Glossary

• Round-robin is a scheduling discipline that allows several data flows to fairly share the link capacity.
• Effective arrival rate is throughput.
• Model is an abstraction of the system. It should capture the essential characteristics of the system.
• Attribute is the property of an entity.
• Birth-Death process is a special case of Markov process.
• Ultilization is the percentage of time the server is busy, Σ s_i / total time or U = XS
• Service time = service requirement / server capacity.
• Little's Law is applicable to any types of queueing models, given the system is stable. Q = XR
• Z is think time; S is service time; R is response time = total response time / n; X is throughput = number of completion / time; U is utilization; μ is service rate; λ is arrival rate = n/L; Q is mean number of jobs in system; N* is the saturation point S+Z/S;
• Response variable is outcome of an experiment, typically a performance metric.
• Factor is a parameter that will be varied during the evaluation, may have several alternatives (levels).
• Level is a value that a factor may assume.
• Traffic intensity is ρ = λ / μ

Queueing Disciplines

• FCFS
• LCFS
• Shortest time first serve

Analysis of Variance

• Overall mean μ = 1/ar ( Σ&Sigma y_ij ).
• Effect α_j = y_.j - μ.
• SSY is the sum of all y squares over a levels and r repetitions.
• SSO is the square of mean times a levels and r repetitions.
• SSA is sum of effects.
• SST is the total variance = SSY - SSO
• SSE is the total error = SST - SSA

Performance Model Development

• Obtain a good understanding of the system
• Determine system components the model should include
• Use models done on similar systems
• Identify key entities and attributes
• Select queueing model
• Specify resource management schemes
• Specify system and workload parameters and performance metrics

Simulation Program Overview

• Initialization: resets clock, queues, event set.
• Main loop: advance clock and invoke events until termination condition is met.
• Event routine: a specialized routine for each event type, update statistical counter, insert future events to event queue.
• Report generator: invoked when simulation ends, compute and output results.

Random Number Generator

• Random numbers need to be uniformally distributed, independent from previous results, computationally inexpensive, large period.
• To test random number, create groups of 2 random numbers, (0th,1th)(2th,3th) ... draw them on a plane as (x,y). Partition the plane into k squares, and examine the result with chi square test.

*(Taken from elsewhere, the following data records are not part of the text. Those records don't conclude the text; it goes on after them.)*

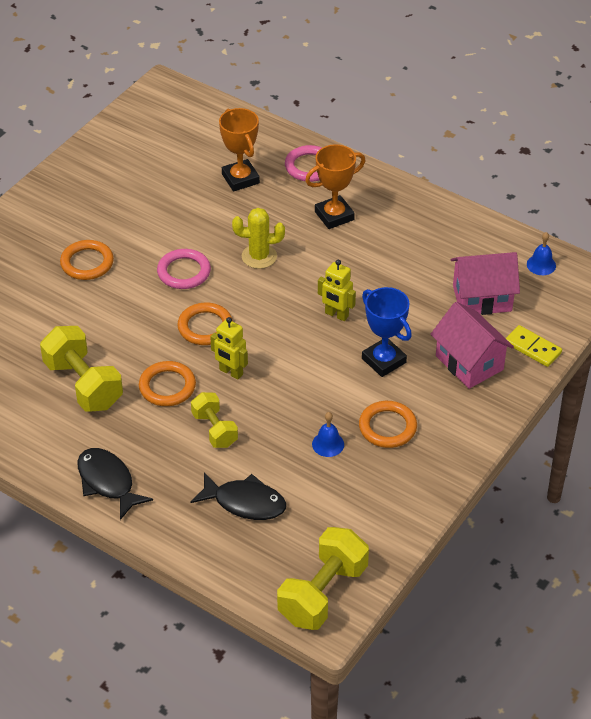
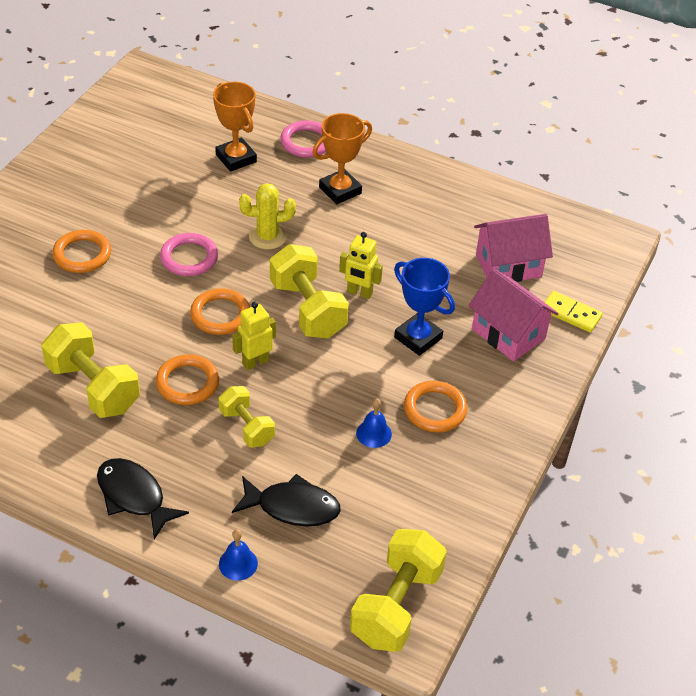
camera: 10 degrees left, 0 degrees up
yellow robot [210,317,248,380] -> yellow robot turned 120 degrees clockwise [232,302,276,370]
blue bell [527,232,556,275] -> blue bell moved to [219,529,258,581]
none -> yellow dumbbell [270,244,349,339]

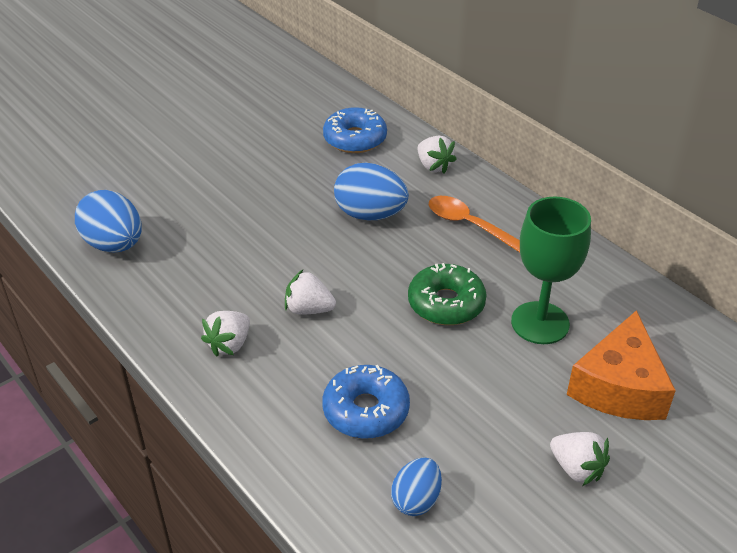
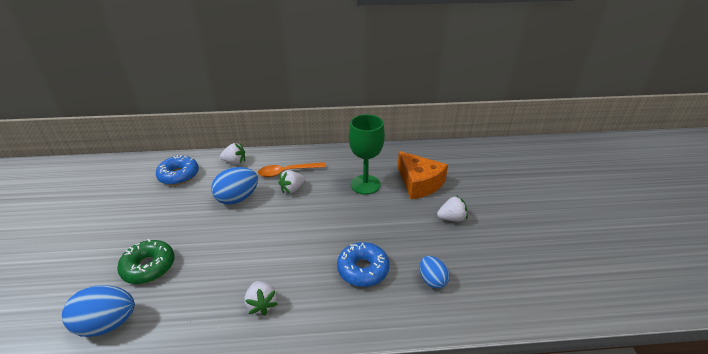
camera: 55 degrees left, 5 degrees down
white strawberry [285,270,336,314] -> white strawberry moved to [278,170,305,193]
green donut [408,263,487,325] -> green donut moved to [117,239,174,284]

Systematic Approach to Performance Evaluation

• State goal and define the system
• List services and out comes
• Select Metrics
• List parameters
  • System parameters: hardware and software resources, system design strategies
  • Workload parameters: user behavior
• Select factors
• Select evaluation technique
  • Measurement: involves event driven or time driven measurement done by software or hardware.
  • Simulation
  • Analytic Modelling
• Select workload
• Design experiments
• Analysis and interpretation of results
• Present results

Inverse Transformation Method

• Inverse transformation method is used to generate variates that follow arbitrary probability distribution.
• Generate a random number uniformally distributed across 0-1.
• Obtain the cumulative density function of the probability distribution.
• Equate the CDF with the random number generated and solve for x. x is the random variate of interest.

Birth-Death Process

• Works for exponential distributions
• Obtain a simplified form of P_n = P₀(λ₀λ₁λ₂...λ_n-1 / μ₁μ₂μ₃...μ_n)
• Determine p₀ = [ 1 + Σ^∞_n=0 (λ₀λ₁λ₂...λ_n-1 / μ₁μ₂μ₃...μ_n) ]^-1
• Determine E(n) = Σ^∞_n=0 (n p_n)
• Determine effective arrival rate: λ' = Σ^∞_n=0 (&lambda_np_n)
• Little's law E(r) = E(n) / λ'
• m servers: μ_j=jμ if j < m; μ_j=mμ if j >= m
• N population λ_j=(N-j)λ
• B buffer: λ_j = λ if j < B; λ_j = 0 if j=B

Markov Process

• Works for exponential distributions
• Draw the state transition diagram
• Obtain the balance equations
• Solve balance equation with normalizing equation given by Σ_{feasible states} p_s = 1
• Determine performance metrics from p_s

Product Form Networks

• Works for exponential distributions
• Draw the state transition diagram
• Obtain the balance equations
• Assume product form solution
• Verify that product form solution satisfies the balance equations
• Determine the normalizing constant
• Determine performance metrics from state probability